A la Gare de Lyon, à Paris, le 19 avril. | CHRISTOPHE SIMON / AFP

Editorial du « Monde ». Pour le premier anniversaire de la victoire de La République en marche aux législatives de juin 2017, Emmanuel Macron s’est offert une victoire politique. Confronté à la plus longue grève de la SNCF depuis 1995, le président de la République a mis en échec les syndicats. Après avoir fait adopter, sans obstacle majeur, sa réforme du code du travail, il vient de marquer un deuxième point : la loi portant sur la réforme ferroviaire a été définitivement votée par le Parlement, jeudi 14 juin. La balle est maintenant dans le camp des partenaires sociaux qui doivent négocier une nouvelle convention collective afin de préparer l’ouverture à la concurrence et de doter les cheminots embauchés à partir de janvier 2020, qui ne seront plus protégés par le statut, d’un « sac à dos » social.

La bataille du rail n’est pas finie et elle va laisser des séquelles à la SNCF, où des élections professionnelles auront lieu en novembre. L’entreprise publique offre un paysage sinistré avec des relations sociales très dégradées. Théoriquement la grève, entrée dimanche 17 juin dans sa seizième séquence, est programmée jusqu’au 28 juin. Mais le front syndical, qui avait jusqu’alors bien tenu, est au bord de l’implosion. La CFDT a demandé à ses conducteurs sur les lignes RER et TER de suspendre le mouvement pendant les épreuves du bac. Pour son secrétaire général, Laurent Berger, « il y a d’autres manières de se mobiliser que de continuer la série de grèves ». Les deux ­syndicats réformistes – la CFDT et l’UNSA – ont surtout obtenu des résultats, en faisant passer quelques amendements dans la loi, et ils attendent beaucoup de la future ­convention collective.
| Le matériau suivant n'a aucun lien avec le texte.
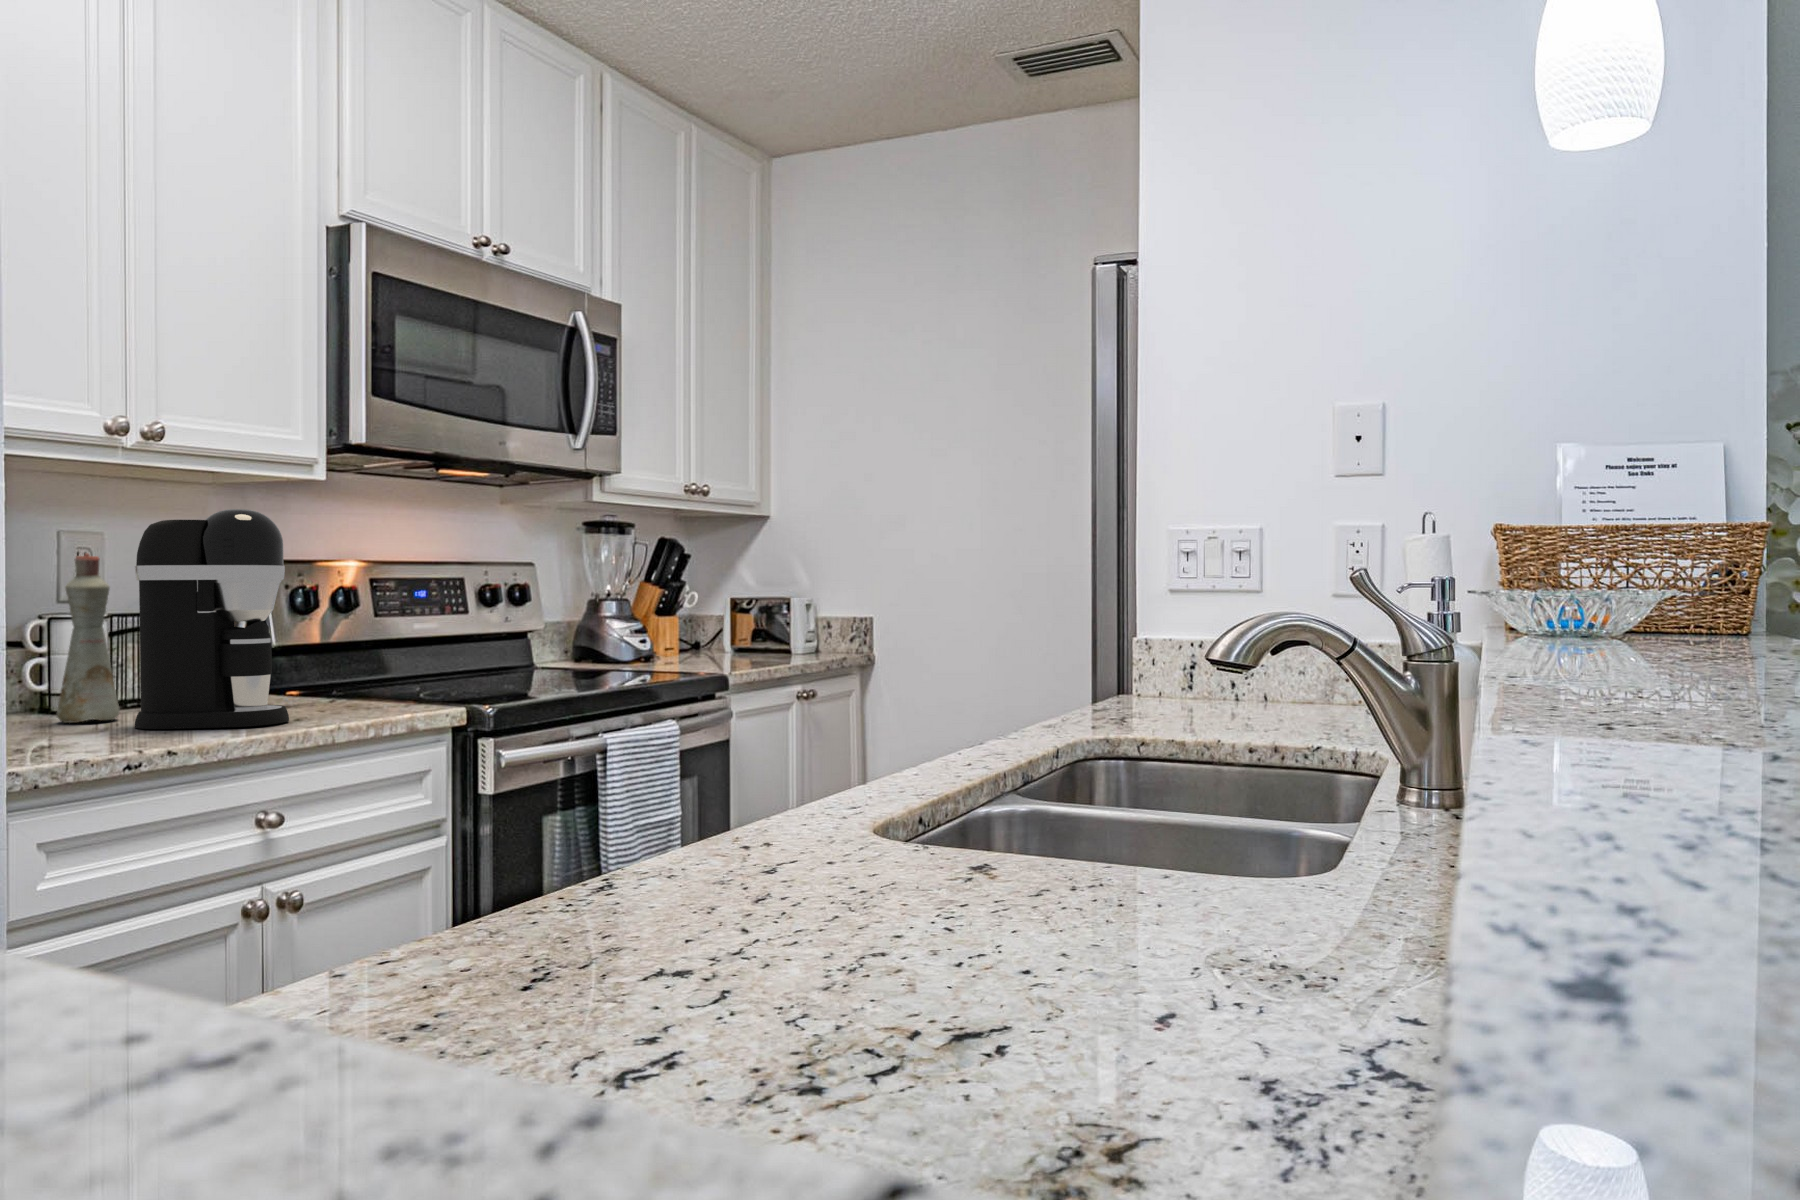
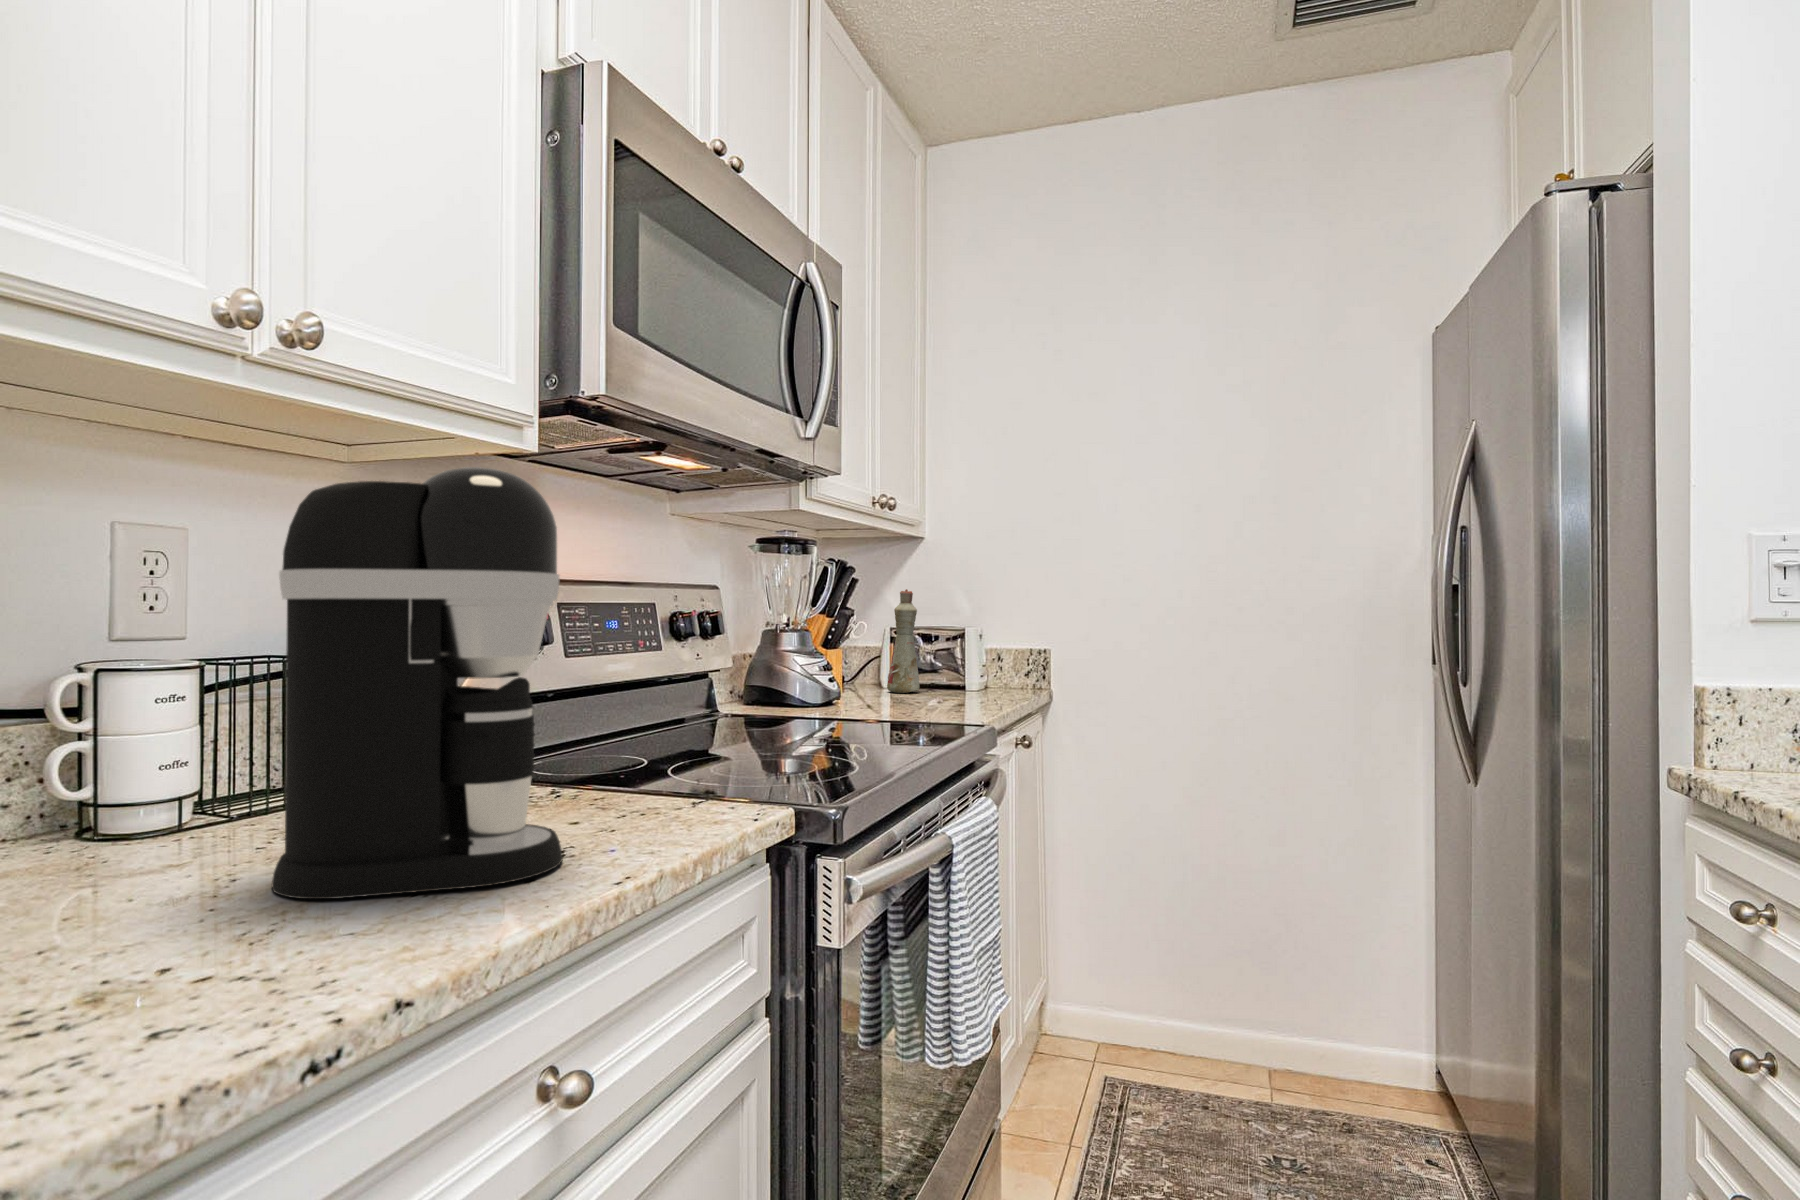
bottle: present [57,553,120,723] -> present [887,589,919,693]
Dès lors, ils sont peu enclins à poursuivre une grève qui n’est justifiée, selon un sondage de l’IFOP pour le Journal du dimanche, que pour 37 % des Français.

Jusqu’au-boutisme

Tel n’est pas l’avis de la CGT qui, en perte de vitesse, joue sa première place à la SNCF. Pour Laurent Brun, le leader de sa fédération des cheminots, face à une « réforme idéologique » qui « menace » le système ferroviaire mais aussi « les droits des salariés », la grève doit être prolongée en juillet – encore plus jusqu’au-boutiste, SUD-Rail envisage même de continuer le conflit en août. Elisabeth Borne a accusé la CGT de mener une « grève politique ». La ministre des transports n’a pas tort. M. Brun a proclamé haut et fort que « dans les mois qui viennent, les cheminots sauront être à la pointe de la contestation de ce gouvernement ».
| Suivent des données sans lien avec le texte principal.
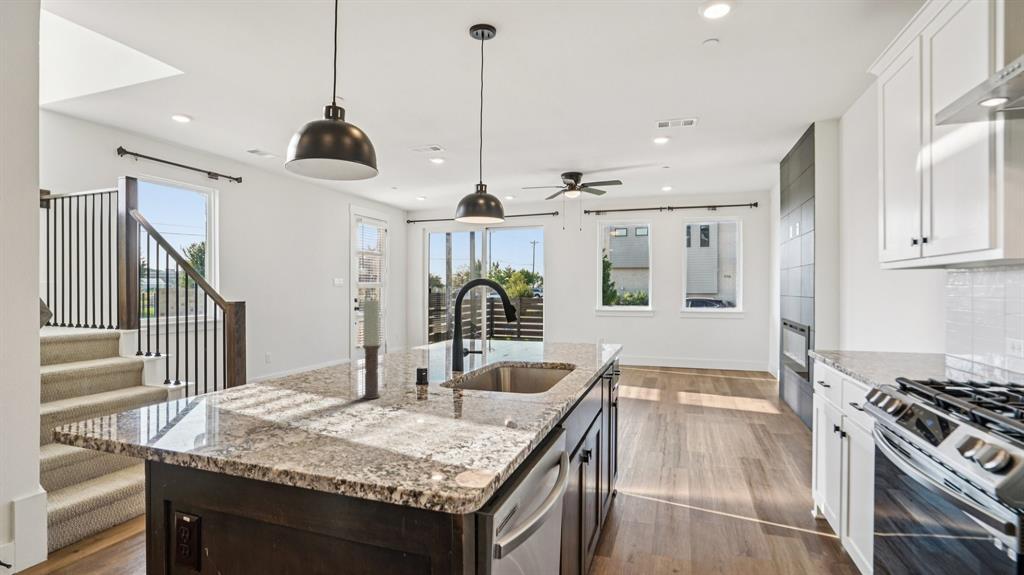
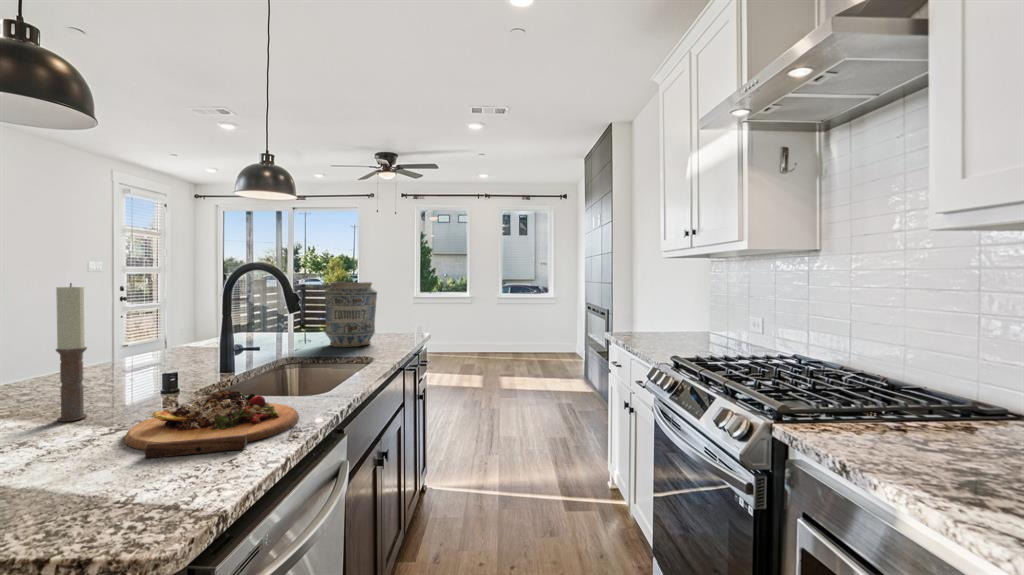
vase: none [527,295,572,354] -> present [325,282,377,347]
cutting board: none [412,383,530,429] -> present [125,390,299,458]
A défaut de convergence des luttes syndicales, la CGT se place en opposante politique. Dans Initiative communiste – mensuel du Pôle de renaissance communiste en France, un groupuscule en guerre avec la direction du PCF –, M. Brun est encore plus explicite, en voulant imposer « l’idée que nous ne reprendrons jamais le travail sans obtenir satisfaction. Et à ce moment-là, le gouvernement devra reculer (sauf à engager une vraie guerre sociale sur le modèle thatchérien). » Et, n’hésite-t-il pas à ajouter, « les analyses de Lénine sont toujours d’actualité : il faut à la fois une idéologie révolutionnaire et une organisation révolutionnaire pour la porter ». Il aurait été plus inspiré de se référer à Maurice Thorez, le secrétaire général du PCF qui, en 1936, affirmait qu’« il faut savoir terminer une grève ». En poursuivant un conflit qui n’aura plus qu’un sens politique, la CGT risque de sortir grande perdante.